Document extract START
Starting in July 2017, transit fares will be going up and are expected to go up annually for the next three years.
This means a one-zone adult fare will increase to $2.85. Monthly pass users will see a one-zone fare increase from $91 to $93.
The average Canadian family may have to spend as much as $420 more on groceries next year as food prices are expected to climb.
Protein, meat, fish and seafood prices are projected to rise by four to six per cent in the new year. The same goes for vegetables. Fruits and nuts aren’t far behind, with possible increases of three to five per cent.
The lowest jump may be in the diary aisle, with eggs, bakery items and cereals increasing by only two per cent.
Empty homes tax (Vancouver)
Vancouver Mayor Gregor Robertson has announced the city’s empty home tax will go into effect in 2017.
Document extract END
Exercise details:
Pick up the article on cost increases in 2017 directly after its last sentence, which concerns Vancouver's empty homes tax.
Listed records START
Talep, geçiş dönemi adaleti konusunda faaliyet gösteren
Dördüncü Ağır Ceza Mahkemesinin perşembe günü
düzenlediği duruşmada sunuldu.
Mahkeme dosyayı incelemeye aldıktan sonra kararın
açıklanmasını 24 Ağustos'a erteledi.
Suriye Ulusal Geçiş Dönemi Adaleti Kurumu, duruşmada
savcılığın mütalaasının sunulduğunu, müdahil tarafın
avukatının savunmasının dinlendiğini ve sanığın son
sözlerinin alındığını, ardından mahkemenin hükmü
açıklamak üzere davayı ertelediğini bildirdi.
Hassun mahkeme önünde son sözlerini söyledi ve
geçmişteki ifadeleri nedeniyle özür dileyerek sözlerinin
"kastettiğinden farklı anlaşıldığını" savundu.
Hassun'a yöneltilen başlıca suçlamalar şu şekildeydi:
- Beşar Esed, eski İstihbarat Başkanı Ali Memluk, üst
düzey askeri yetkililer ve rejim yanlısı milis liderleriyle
Listed records END
Listed records START
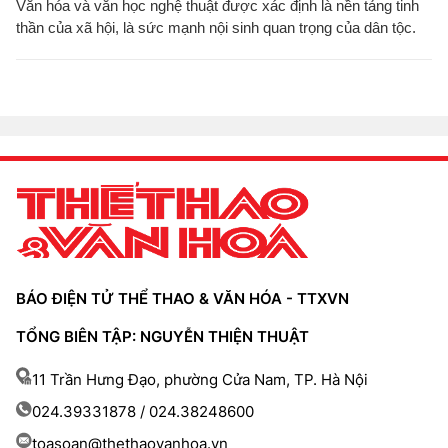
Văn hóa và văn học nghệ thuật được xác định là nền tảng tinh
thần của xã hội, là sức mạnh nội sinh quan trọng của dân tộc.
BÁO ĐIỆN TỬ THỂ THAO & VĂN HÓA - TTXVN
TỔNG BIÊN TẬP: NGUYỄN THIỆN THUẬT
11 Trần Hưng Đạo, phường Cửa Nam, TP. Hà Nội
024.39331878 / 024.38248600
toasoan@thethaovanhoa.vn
Listed records END
Listed records START
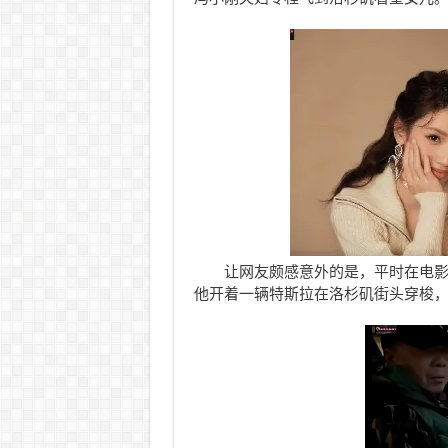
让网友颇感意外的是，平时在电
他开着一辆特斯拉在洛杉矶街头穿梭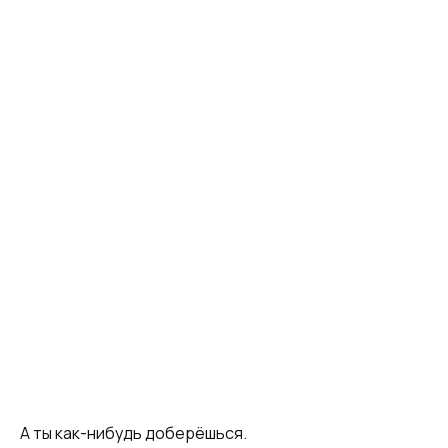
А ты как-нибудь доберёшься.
Listed records END
Output of the task:
The tax will target secondary properties used as business holdings that could potentially be in the rental market. A principal residence by owner, tenant or licensee will not be subject to empty homes tax. It will be up to the owners to declare their principal residence to the city.
This empty homes tax will be the first in Canada and it is estimated it could generate $2 million in revenue per year.
Property tax increase to deal With opioid crisis (Vancouver)
The City of Vancouver has also passed a property tax increase in 2017 to help deal with the current opioid crisis.
The tax will be an additional 0.5 per cent increase that will go specifically to a contingency fund for first responders.
Property tax in the city will be going up by 3.9 per cent in total.